Conditional Probability and Conditional Expectation
The Discrete Case
For any two events \(E\) and \(F\), the conditional probability of \(E\) given \(F\) is defined, as long as \(P(F) > 0\), by
\[ P(E|F) = \frac{P(E F)}{P(F)}. \]
Hence, if \(X\) and \(Y\) are discrete random variables, then it is natural to define the conditional probability mass function of \(X\) given that \(Y = y\), by
\[ \begin{align*} p_{X|Y}(x|y) &= P(X = x | Y = y) \\ &= \frac{P(X = x, Y = y)}{P(Y = y)} \\ &= \frac{p(x,y)}{p_Y(y)}. \end{align*} \]
Similarly, the conditional probability distribution function of \(X\) given that \(Y=y\) is defined, for all \(y\) such that \(P(Y = y) > 0\), by
\[ \begin{align*} F_{X|Y}(x|y) &= P(X \leq x | Y = y) \\ &= \sum_{a \leq x} P_{X | Y}(a | y) \\ \end{align*} \]

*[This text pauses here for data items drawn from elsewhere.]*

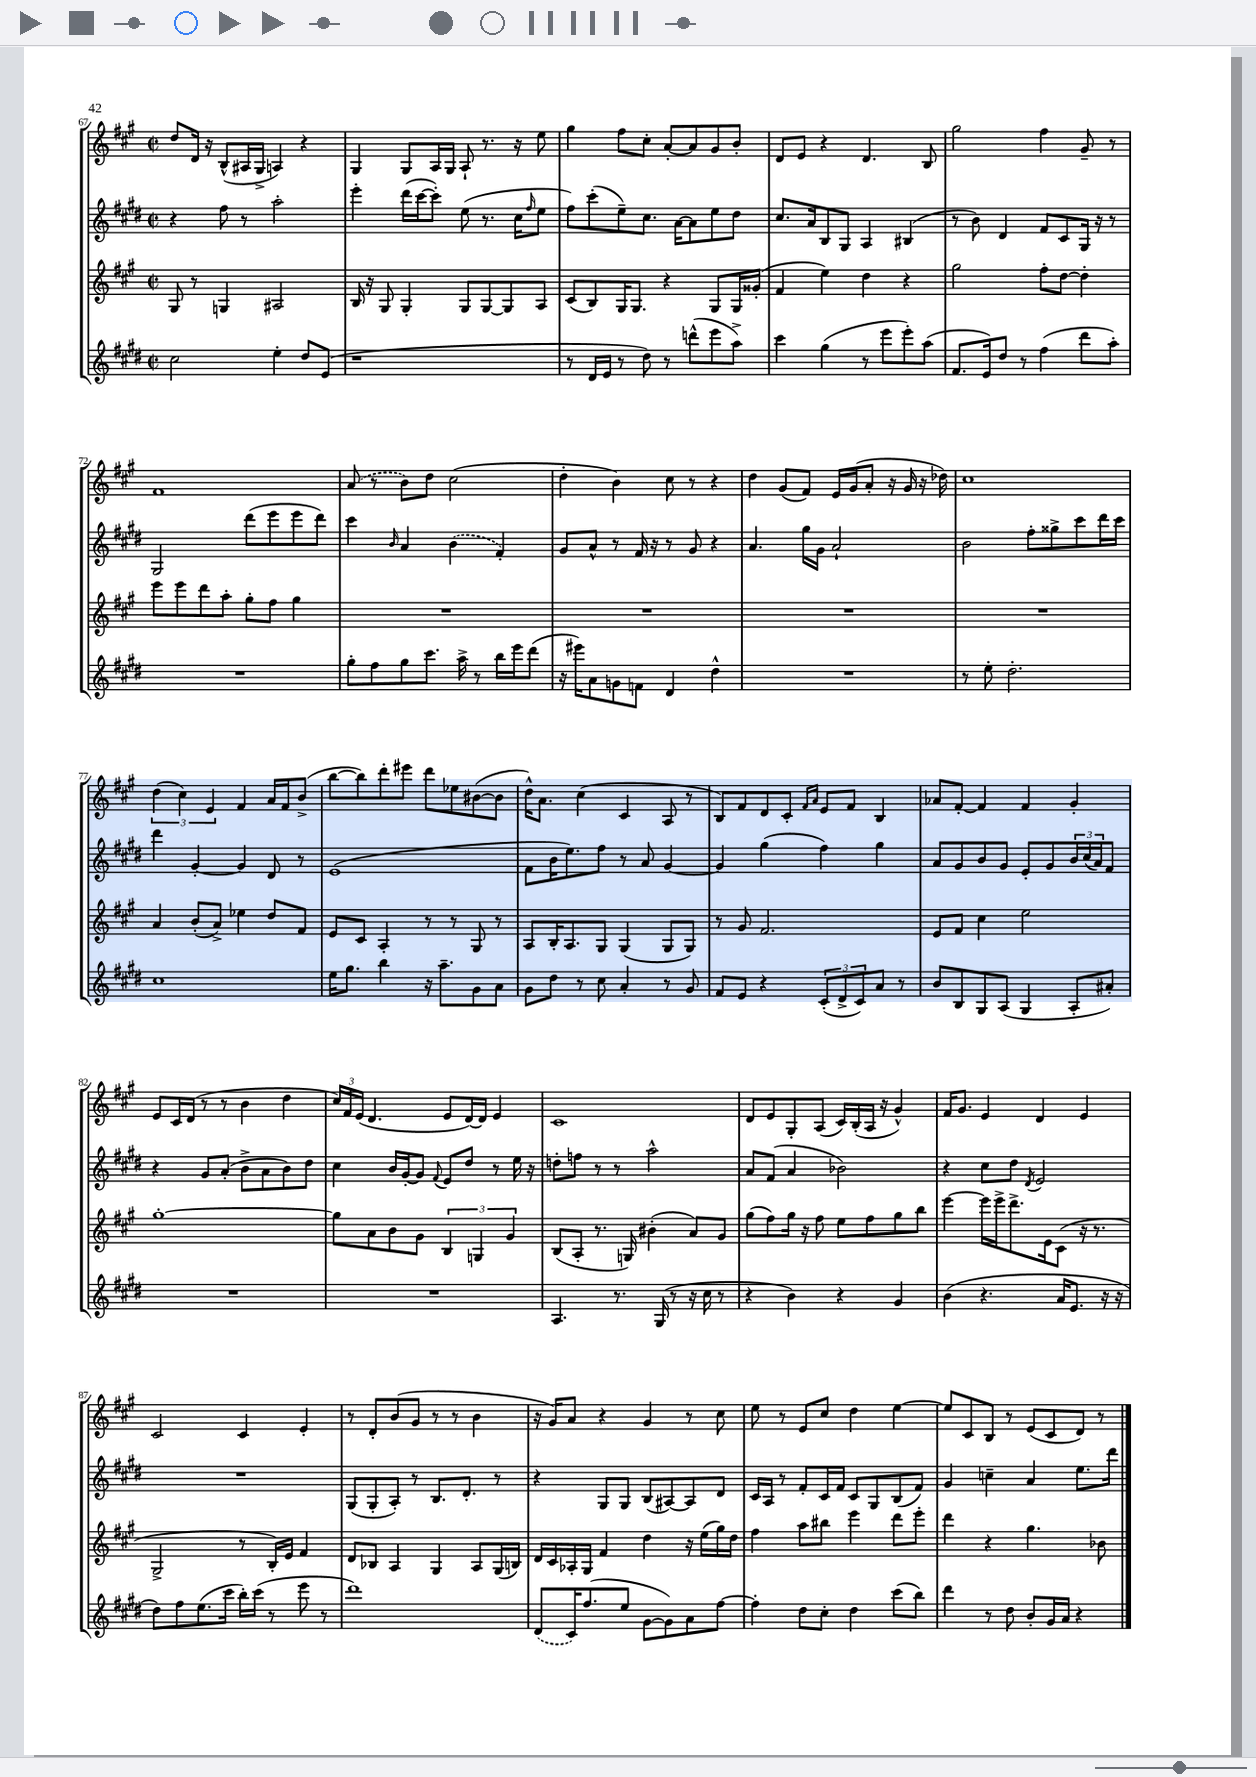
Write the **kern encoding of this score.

**kern	**kern	**kern	**kern
*part4	*part3	*part2	*part1
*staff4	*staff3	*staff2	*staff1
*clefG2	*clefG2	*clefG2	*clefG2
*k[f#c#g#d#]	*k[f#c#g#]	*k[f#c#g#d#]	*k[f#c#g#]
*M2/2	*M2/2	*M2/2	*M2/2
*met(c|)	*met(c|)	*met(c|)	*met(c|)
=67	=67	=67	=67
2cc#\	8G#/	4r	8dd/L
.	8r	.	16d/Jk
.	.	.	16r
.	4Gn/	8ff#\	(8B^^/L
.	.	8r	16A#X/L
.	.	.	16G#^/JJ
4ee'\	2A#X/	2aa'\	4An/)
8dd#/L	.	.	4r
(8e/J	.	.	.
=68	=68	=68	=68
1r	16B/	4eee'\	4G#/
.	16r	.	.
.	8G#/	.	.
.	4G#'/	(16ddd#\LL	8G#/L
.	.	[16ccc#\J	.
.	.	8ccc#'\J])	16A/L
.	.	.	16G#/JJ
.	8G#/L	(8ee\	8A`/
.	[8G#/	8.r	8.r
.	8G#/]	.	.
.	.	16cc#\KL	16r
.	.	16qqff#/	.
.	8A/J	8ee\J	8ee\
=69	=69	=69	=69
8r	(8c#/L	8ff#\L)	4gg#\
16d#/LL	8B/)	(8ccc#'\	.
16e/JJ	.	.	.
8r	16G#/K	8ee~\)	8ff#\L
.	8.G#/J	.	.
8dd#\)	.	8.cc#\J	8cc#'\J
8r	4r	.	[8a'/L
.	.	[16a\KL	.
(8dddn^^\L	.	8a\]	8a/]
8eee\	8G#/L	8ee\	8g#/
8aa^\J)	16G#/L	8dd#\J	8b'/J
.	(16g##X'/JJ	.	.
=70	=70	=70	=70
4ccc#\	4f#/	8.cc#/L	8d/L
.	.	.	8e/J
.	.	16a/k	.
(4gg#\	4ee\)	8B/	4r
.	.	8G#/J	.
8r	4dd\	4A/	4.d/
8eee\L	.	.	.
8eee'\)	4r	(4B#X/	.
(8aa\J	.	.	8B/
=71	=71	=71	=71
8.f#/L	2gg#\	8r	2gg#\
.	.	8b\)	.
16e/k)	.	.	.
8dd#/J	.	4d#/	.
8r	.	.	.
(4ff#\	8ff#'\L	8f#/L	4ff#\
.	[8dd\J	8c#/	.
8ddd#\L	4dd'\]	16G#/Jk	8g#~/
.	.	16r	.
8aa'\J)	.	8r	8r
!!LO:LB:g=z
=72	=72	=72	=72
1r	8eee\L	2G#/	1f#
.	8eee\	.	.
.	8ddd\	.	.
.	8aa'\J	.	.
.	8gg#'\L	(8ddd#\L	.
.	8ff#\J	8eee\	.
.	4gg#\	8eee\	.
.	.	8ddd#\J)	.
=73	=73	=73	=73
8gg#'\L	1r	4ccc#\	(8a/
8ff#\	.	.	8r
.	.	16qqb/	.
8gg#\	.	4a/	8b\L)
8.ccc#\J	.	.	8dd\J
.	.	(4b\	(2cc#\
16aa^\	.	.	.
8r	.	.	.
16bb\LL	.	4f#'/)	.
16eee\J	.	.	.
(8ddd#\J	.	.	.
=74	=74	=74	=74
16r	1r	8g#/L	4dd'\
16eee#X\KL)	.	.	.
8a\	.	8a^^/J	.
8gn\	.	8r	4b\)
8fn\J	.	16f#/	.
.	.	16r	.
4d#/	.	8r	8cc#\
.	.	8g#/	8r
4dd#^^\	.	4r	4r
=75	=75	=75	=75
1r	1r	4.a/	4dd\
.	.	.	(8g#/L
.	.	16gg#\LL	8f#/J)
.	.	16g#\JJ	.
.	.	2a`/	16e/LL
.	.	.	(16g#/J
.	.	.	8a'/J
.	.	.	16r
.	.	.	16g#/
.	.	.	16r
.	.	.	16dd-X\)
=76	=76	=76	=76
8r	1r	2b\	1cc#
8ee'\	.	.	.
2.dd#'\	.	.	.
.	.	8ff#'\L	.
.	.	8gg##X^\	.
.	.	8ccc#\	.
.	.	16ddd#\L	.
.	.	16ccc#\JJ	.
!!LO:LB:g=z
=77	=77	=77	=77
1cc#	4a/	4ddd#\	(6dd\
.	.	.	6cc#\)
.	(8b'/L	[4g#'/	.
.	.	.	6e/
.	8a^/J)	.	.
.	4ee-X\	4g#/]	4f#/
.	8dd/L	8d#/	16a/LL
.	.	.	16f#/J
.	8f#/J	8r	(8b^/J
=78	=78	=78	=78
16ee\KL	8e/L	(1e	[8bb\L
8.gg#\J	.	.	.
.	8c#/J	.	8bb\])
4bb\	4A'/	.	8ddd'\
.	.	.	8eee#X\J
16r	8r	.	8ddd\L
8.aa~\L	.	.	.
.	8r	.	8ee-X\
8g#\	8G#/	.	([8b#X\
8a\J	8r	.	8b#\J]
=79	=79	=79	=79
8g#\L	8A/L	8f#\L	16dd^^\KL)
.	.	.	8.a\J
8dd#\J	16B'/K	16b\K	.
.	8.A/	8.ee\)	.
8r	.	.	(4cc#\
8cc#\	8G#/J	8ff#\J	.
4a'/	(4G#/	8r	4c#/
.	.	8a/	.
8r	8G#/L	[4g#/	8A/
8g#/	8G#/J)	.	8r
=80	=80	=80	=80
8f#/L	8r	4g#/]	8B/L)
8e/J	8g#/	.	8f#/
4r	2.f#/	(4gg#\	8d/
.	.	.	8c#'/J
.	.	.	16qqf#/LL
.	.	.	16qqa/JJ
(12c#'/L	.	4ff#\)	8e/L
12d#^/	.	.	.
.	.	.	8f#/J
12c#/)	.	.	.
8a/J	.	4gg#\	4B/
8r	.	.	.
=81	=81	=81	=81
8b/L	8e/L	8a/L	8a-X/L
8B/	8f#/J	8g#/	[8f#'/J
8G#/	4cc#\	8b/	4f#/]
(8A/J	.	8g#/J	.
4G#/	2ee\	8e'/L	4f#/
.	.	8g#/	.
8A'/L	.	24b/L	4g#'/
.	.	(24cc#/	.
.	.	24a/J)	.
8a#X'/J)	.	8f#/J	.
!!LO:LB:g=z
=82	=82	=82	=82
1r	[1gg#'	4r	8e/L
.	.	.	16c#/L
.	.	.	(16d/JJ
.	.	8g#/L	8r
.	.	(8a'/J	8r
.	.	8b^\L	4b\
.	.	8a\	.
.	.	8b\)	4dd\
.	.	8dd#\J	.
=83	=83	=83	=83
1r	8gg#\L]	4cc#\	24cc#/LL)
.	.	.	24f#/
.	.	.	(24e/JJ
.	8a\	.	4.d/
.	8b\	16b/LL	.
.	.	[16g#'/J	.
.	8g#\J	8g#/J]	.
.	.	8qqf#/	.
.	6B/	8e/L	8e/L
.	.	8dd#/J	[16d/L)
.	6Gn/	.	.
.	.	.	16d/JJ]
.	.	8r	4e/
.	6g#/	.	.
.	.	16ee\	.
.	.	16r	.
=84	=84	=84	=84
4.A/	(8B/L	8ddn'\L	1c#
.	8A'/J	8ffn\J	.
.	8.r	8r	.
8.r	.	8r	.
.	16Gn/)	.	.
.	(4b#X'\	2aa^^\	.
(16G#/	.	.	.
8r	.	.	.
16r	8a/L)	.	.
16cc#\	.	.	.
8r	8g#/J	.	.
=85	=85	=85	=85
4r	(8gg#\L	8a/L	8d/L
.	8ff#\)	(8f#/J	8e/
4b\)	16gg#\Jk	4a/	8G#'/
.	16r	.	.
.	8ff#\	.	(8A/J
4r	8ee\L	2b-X\)	16c#/LL)
.	.	.	(16B'/
.	8ff#\	.	16A/JJ
.	.	.	16r
4g#/	8gg#\	.	4g#^^/)
.	8bb\J	.	.
=86	=86	=86	=86
(4b\	[4eee\	4r	16f#/KL
.	.	.	8.g#/J
4.r	16eee\LL]	8cc#\L	4e/
.	16eee^\J	.	.
.	8.ddd^\	8dd#\J	.
.	.	8qd#/	.
.	.	2e/	4d/
.	16e\k	.	.
16a/KL	(8c#\J	.	.
8.e/J	.	.	.
.	16r	.	4e/
.	8.r	.	.
16r	.	.	.
16r	.	.	.
!!LO:LB:g=z
=87	=87	=87	=87
8dd#\L)	2G#^/	1r	2c#/
8ff#\	.	.	.
(8.ee\	.	.	.
16ccc#\Jk	.	.	.
16bb'\LL)	8r	.	4c#/
(16ccc#\JJ	.	.	.
8r	16B'/LL)	.	.
.	16e/JJ	.	.
8eee\	4f#/	.	4e'/
8r	.	.	.
=88	=88	=88	=88
1ddd#)	8d/L	(8G#/L	8r
.	8B-X/J	8G#'/	8d'/L
.	4A/	8A'/J)	(8b/
.	.	8r	8g#/J
.	4G#/	8.B/L	8r
.	.	.	8r
.	.	8.d#'/J	.
.	8A/L	.	4b\
.	(16G#/L	8r	.
.	16Bn/JJ)	.	.
=89	=89	=89	=89
(8d#/L	16d/LL	4r	16r
.	16c#/	.	16g#/KL)
16c#/K)	16A-X'/	.	8a/J
(8.ff#/	16G#/JJ	.	.
.	4f#/	8G#/L	4r
8ee/J	.	8G#/J	.
[8g#\L	4dd\	(8B/L	4g#/
8g#\])	.	[8A#X/)	.
8a\	16r	8A#/]	8r
.	(16ee\LL	.	.
[8ff#\J	16gg#\)	8d#/J	8cc#\
.	16dd\JJ	.	.
=90	=90	=90	=90
4ff#'\]	4ff#\	16c#/LL	8ee\
.	.	16A/JJ	.
.	.	8r	8r
8dd#\L	8aa\L	8f#'/L	8e/L
8cc#'\J	8bb#X\J	16c#/L	8cc#/J
.	.	16f#/JJ	.
4dd#\	4eee\	8c#/L	4dd\
.	.	8G#/	.
(8ccc#\L	8ddd\L	(8B/	[4ee\
8bb\J)	8eee'\J	8f#/J)	.
=91	=91	=91	=91
4ddd#\	4ddd\	4g#/	8ee/L]
.	.	.	8c#/
8r	4r	4ccn~\	8B/J
8dd#\	.	.	8r
8b'/L	4.gg#\	4a/	(8e/L
16g#/L	.	.	8c#/
16a/JJ	.	.	.
4r	.	8.ee\L	8d/J)
.	8b-X\	.	8r
.	.	16ddd#\Jk	.
==	==	==	==
*-	*-	*-	*-
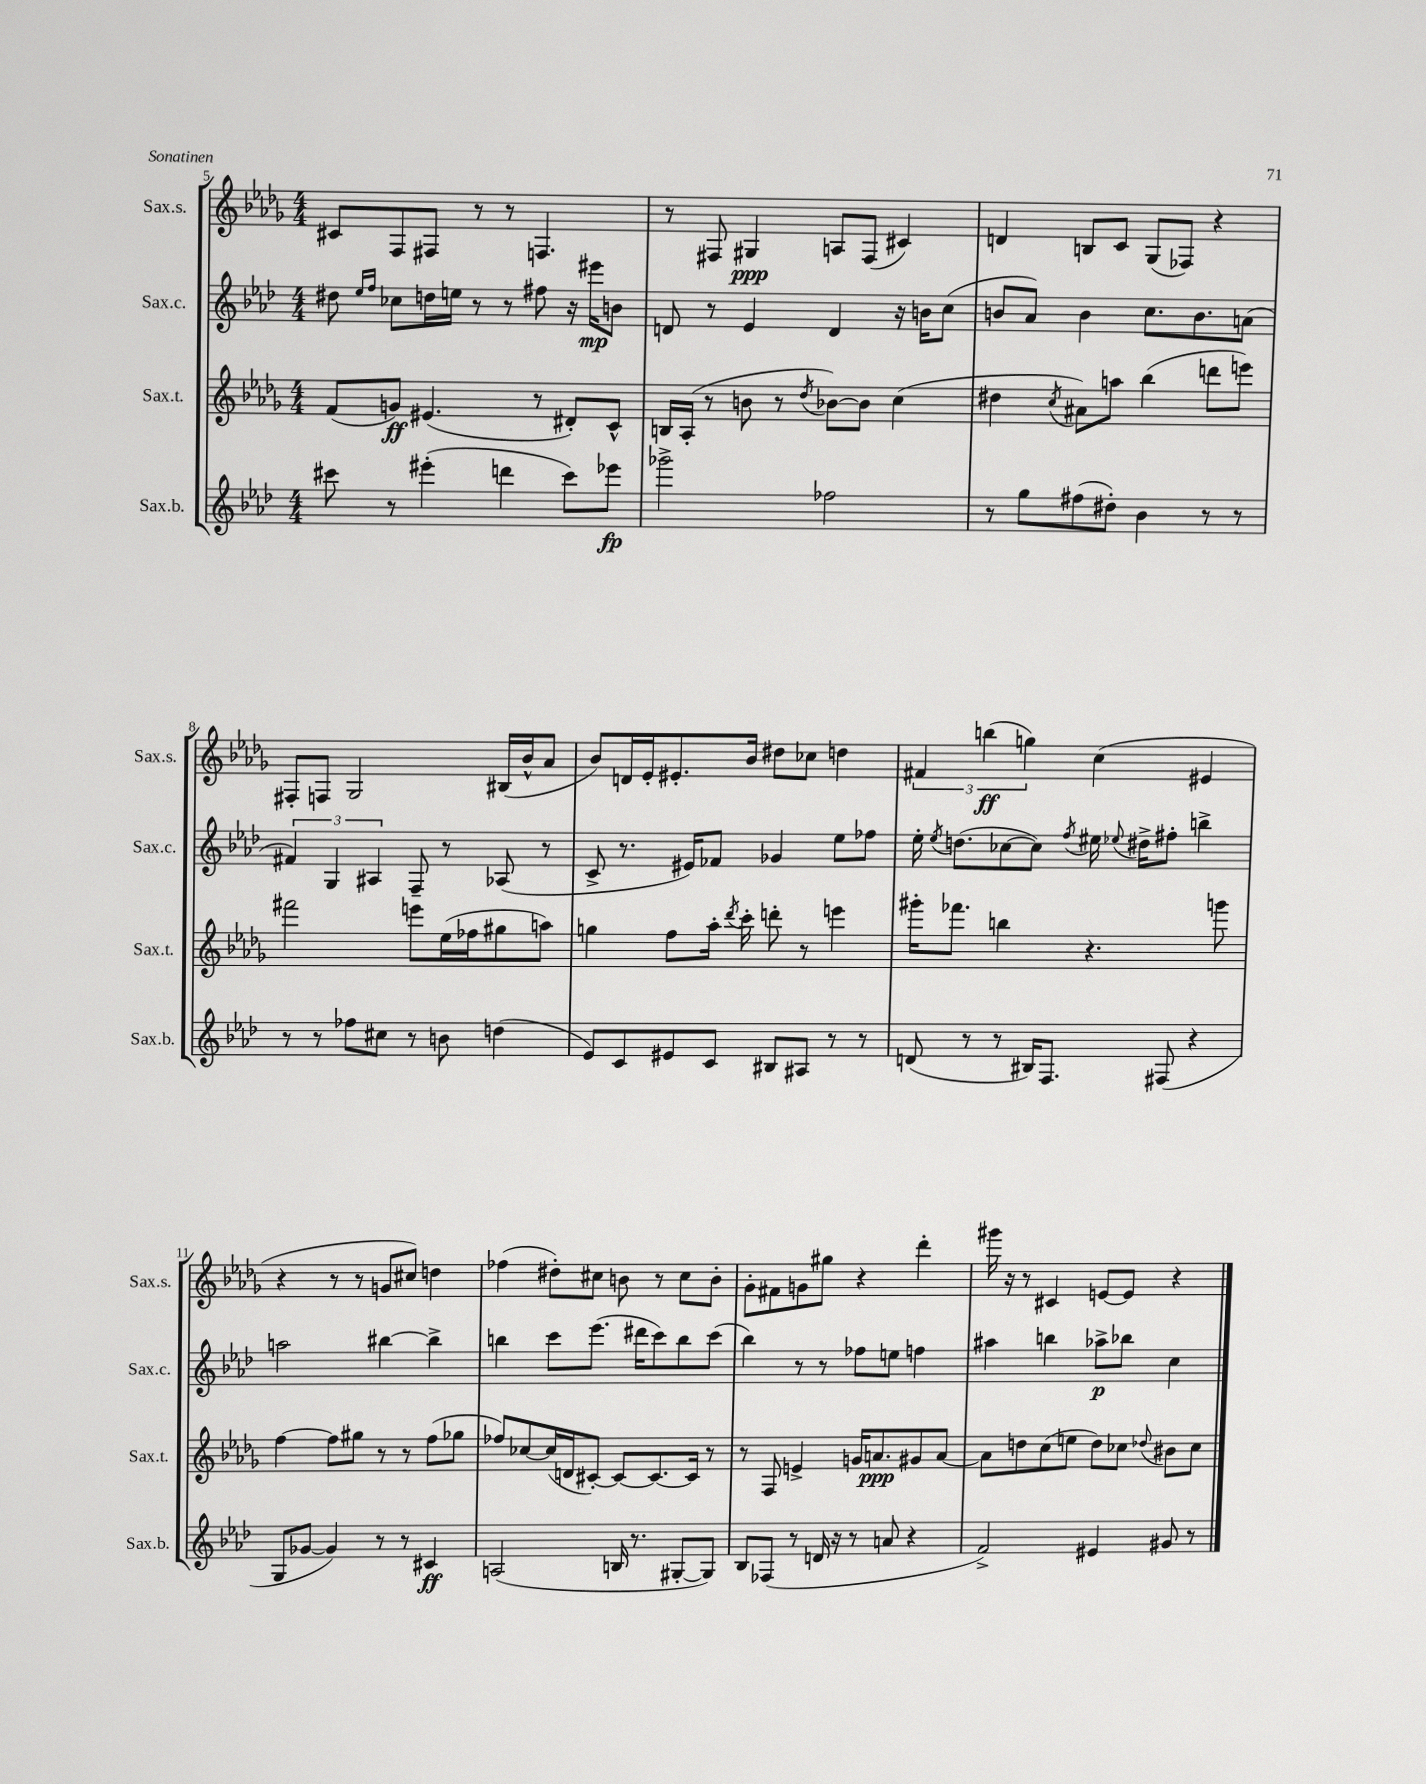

The conditional expectation of \(X\) given that \(Y = y\) is defined by \[ E[X | Y = y] = \sum_{x} x P(X = x | Y = y) = \sum_{x} x p_{X|Y}(x|y). \]
The Continuous Case
If \(X\) and \(Y\) have a joint probability density function \(f(x, y)\), then the conditional probability density function of \(X\), given that \(Y = y\), is defined for all values of \(y\) such that \(f_Y(y) > 0\), by
\[ \begin{align*} f_{X|Y}(x|y) &= \frac{f(x,y)}{f_Y(y)} \\ &= \frac{f(x,y)}{\int_{-\infty}^{\infty} f(x,y) dx}. \end{align*} \] The conditional distribution function of \(X\) given that \(Y = y\) is defined by \[ \begin{align*} F_{X|Y}(x|y) &= P(X \leq x | Y = y) \\ &= \int_{-\infty}^{x} f_{X|Y}(a|y) da \\ &= \int_{-\infty}^{x} \frac{f(a,y)}{f_Y(y)} da \\ &= \frac{1}{f_Y(y)} \int_{-\infty}^{x} f(a,y) da. \end{align*} \]
The conditional expectation of \(X\) given that \(Y = y\) is defined or all values of \(y\) such that \(f_Y(y) > 0\), by \[ \begin{align*} E[X | Y = y] &= \int_{-\infty}^{\infty} x f_{X|Y}(x|y) dx \\ &= \int_{-\infty}^{\infty} x \frac{f(x,y)}{f_Y(y)} dx \\ &= \frac{1}{f_Y(y)} \int_{-\infty}^{\infty} x f(x,y) dx. \end{align*} \]
Computing Expectations by Conditioning
Let us denote by \(E[X|Y]\) that function of the random variable \(Y\) whose value at \(Y = y\) is \(E[X|Y = y]\). Note that \(E[X|Y]\) is itself a random variable. An extremely important important property of conditional expectation is that for all random variables \(X\) and \(Y\) \[ E[X] = E[E[X|Y]] \]
If \(Y\) is a discrete random variable, then \[ E[X] = \sum_{y} E[X|Y = y] P(Y = y) \]
If \(Y\) is continuous with density \(f_Y(y)\), then \[ E[X] = \int_{-\infty}^{\infty} E[X|Y = y] f_Y(y) dy \]